**Work required**
Set every record down verbatim and omit the pictures.

(Stored data entries)

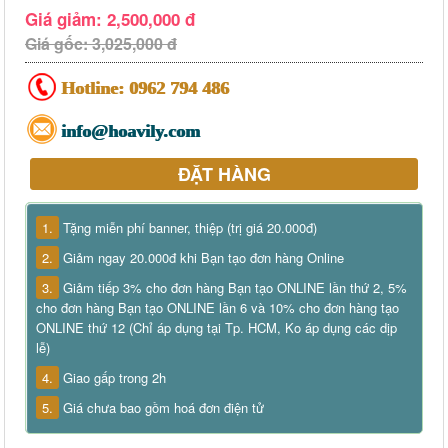
Giá giảm: 2,500,000 đ
Giá gốc: 3,025,000 đ
Hotline:
0962 794 486
info@hoavily.com
ĐẶT HÀNG
1.
Tặng miễn phí banner, thiệp (trị giá 20.000đ)
2.
Giảm ngay 20.000đ khi Bạn tạo đơn hàng Online
3.
Giảm tiếp 3% cho đơn hàng Bạn tạo ONLINE lần thứ 2, 5%
cho đơn hàng Bạn tạo ONLINE lần 6 và 10% cho đơn hàng tạo
ONLINE thứ 12 (Chỉ áp dụng tại Tp. HCM, Ko áp dụng các dịp
lễ)
4.
Giao gấp trong 2h
5.
Giá chưa bao gồm hoá đơn điện tử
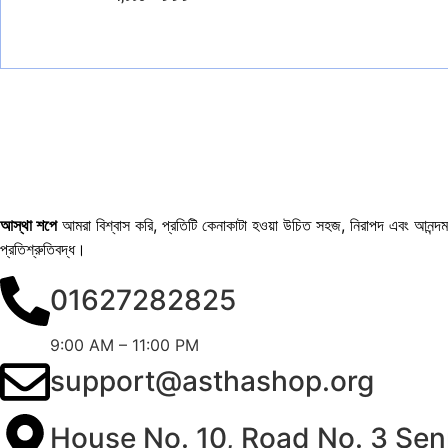
আস্থা শপে
আমরা বিশ্বাস করি, প্রতিটি কেনাকাটা হওয়া উচিত সহজ, নিরাপদ এবং আনন্দময়
প্রতিশ্রুতিবদ্ধ।
01627282825
9:00 AM – 11:00 PM
support@asthashop.org
House No. 10, Road No. 3 Sen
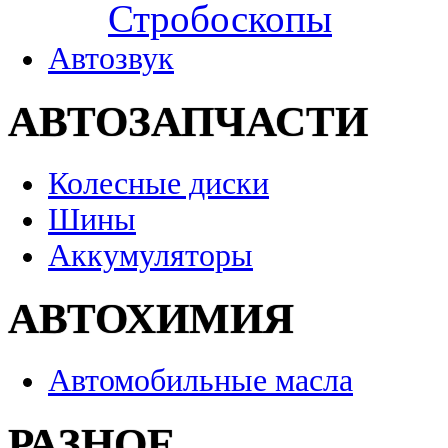
Стробоскопы
Автозвук
АВТОЗАПЧАСТИ
Колесные диски
Шины
Аккумуляторы
АВТОХИМИЯ
Автомобильные масла
РАЗНОЕ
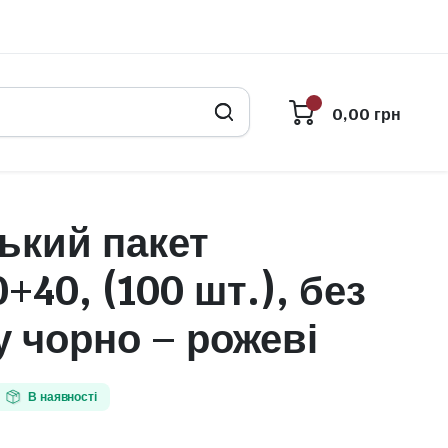
0,00
грн
ький пакет
+40, (100 шт.), без
 чорно – рожеві
В наявності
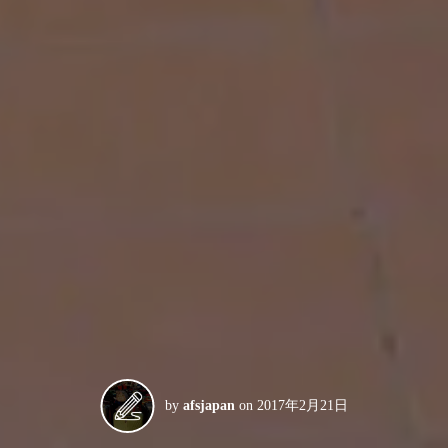
by
afsjapan
on
2017年2月21日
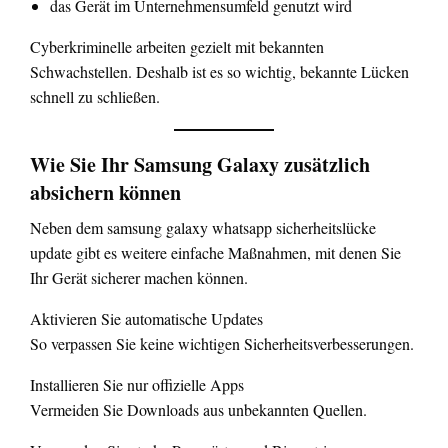
das Gerät im Unternehmensumfeld genutzt wird
Cyberkriminelle arbeiten gezielt mit bekannten
Schwachstellen. Deshalb ist es so wichtig, bekannte Lücken
schnell zu schließen.
Wie Sie Ihr Samsung Galaxy zusätzlich
absichern können
Neben dem samsung galaxy whatsapp sicherheitslücke
update gibt es weitere einfache Maßnahmen, mit denen Sie
Ihr Gerät sicherer machen können.
Aktivieren Sie automatische Updates
So verpassen Sie keine wichtigen Sicherheitsverbesserungen.
Installieren Sie nur offizielle Apps
Vermeiden Sie Downloads aus unbekannten Quellen.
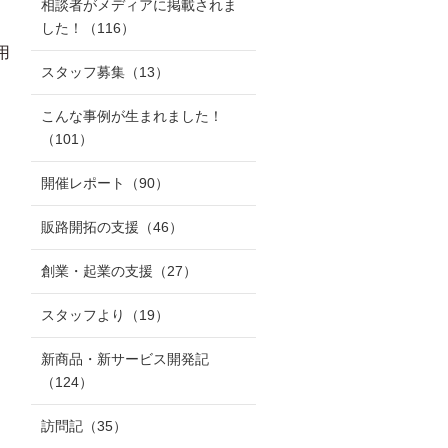
相談者がメディアに掲載されま
した！
（116）
用
スタッフ募集
（13）
こんな事例が生まれました！
（101）
開催レポート
（90）
販路開拓の支援
（46）
創業・起業の支援
（27）
スタッフより
（19）
新商品・新サービス開発記
（124）
訪問記
（35）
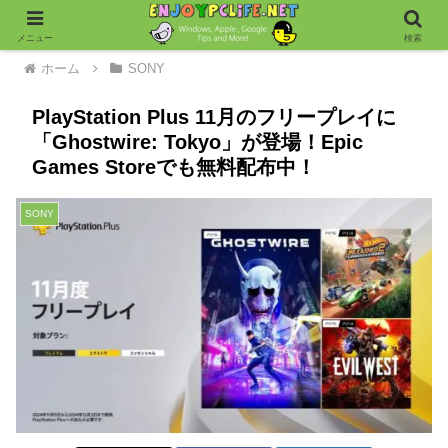
メニュー
検索
ホーム
SONY
PlayStation Plus 11月のフリープレイに
「Ghostwire: Tokyo」が登場！Epic
Games Storeでも無料配布中！
SONY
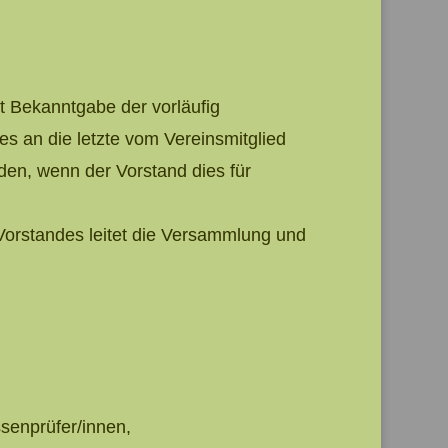
it Bekanntgabe der vorläufig
s an die letzte vom Vereinsmitglied
den, wenn der Vorstand dies für
 Vorstandes leitet die Versammlung und
senprüfer/innen,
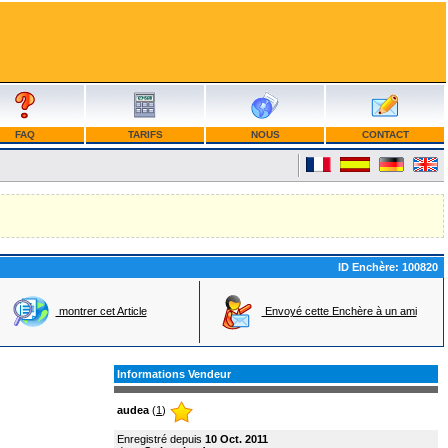
FAQ
TARIFS
NOUS
CONTACT
ID Enchère:
100820
montrer cet Article
Envoyé cette Enchère à un ami
Informations Vendeur
audea
(
1
)
Enregistré depuis
10 Oct. 2011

**Response**
Giá giảm: 2,500,000 đ
Giá gốc: 3,025,000 đ
Hotline:
0962 794 486
info@hoavily.com
ĐẶT HÀNG
1.
Tặng miễn phí banner, thiệp (trị giá 20.000đ)
2.
Giảm ngay 20.000đ khi Bạn tạo đơn hàng Online
3.
Giảm tiếp 3% cho đơn hàng Bạn tạo ONLINE lần thứ 2, 5%
cho đơn hàng Bạn tạo ONLINE lần 6 và 10% cho đơn hàng tạo
ONLINE thứ 12 (Chỉ áp dụng tại Tp. HCM, Ko áp dụng các dịp
lễ)
4.
Giao gấp trong 2h
5.
Giá chưa bao gồm hoá đơn điện tử
আস্থা শপে
আমরা বিশ্বাস করি, প্রতিটি কেনাকাটা হওয়া উচিত সহজ, নিরাপদ এবং আনন্দময়
প্রতিশ্রুতিবদ্ধ।
01627282825
9:00 AM – 11:00 PM
support@asthashop.org
House No. 10, Road No. 3 Sen
Стробоскопы
Автозвук
АВТОЗАПЧАСТИ
Колесные диски
Шины
Аккумуляторы
АВТОХИМИЯ
Автомобильные масла
РАЗНОЕ
0,00
грн
ький пакет
+40, (100 шт.), без
 чорно – рожеві
В наявності
by
afsjapan
on
2017年2月21日
das Gerät im Unternehmensumfeld genutzt wird
Cyberkriminelle arbeiten gezielt mit bekannten
Schwachstellen. Deshalb ist es so wichtig, bekannte Lücken
schnell zu schließen.
Wie Sie Ihr Samsung Galaxy zusätzlich
absichern können
Neben dem samsung galaxy whatsapp sicherheitslücke
update gibt es weitere einfache Maßnahmen, mit denen Sie
Ihr Gerät sicherer machen können.
Aktivieren Sie automatische Updates
So verpassen Sie keine wichtigen Sicherheitsverbesserungen.
Installieren Sie nur offizielle Apps
Vermeiden Sie Downloads aus unbekannten Quellen.
相談者がメディアに掲載されま
した！
（116）
用
スタッフ募集
（13）
こんな事例が生まれました！
（101）
開催レポート
（90）
販路開拓の支援
（46）
創業・起業の支援
（27）
スタッフより
（19）
新商品・新サービス開発記
（124）
訪問記
（35）
メニュー
検索
ホーム
SONY
PlayStation Plus 11月のフリープレイに
「Ghostwire: Tokyo」が登場！Epic
Games Storeでも無料配布中！
SONY
it Bekanntgabe der vorläufig
s an die letzte vom Vereinsmitglied
den, wenn der Vorstand dies für
 Vorstandes leitet die Versammlung und
senprüfer/innen,
FAQ
TARIFS
NOUS
CONTACT
ID Enchère:
100820
montrer cet Article
Envoyé cette Enchère à un ami
Informations Vendeur
audea
(
1
)
Enregistré depuis
10 Oct. 2011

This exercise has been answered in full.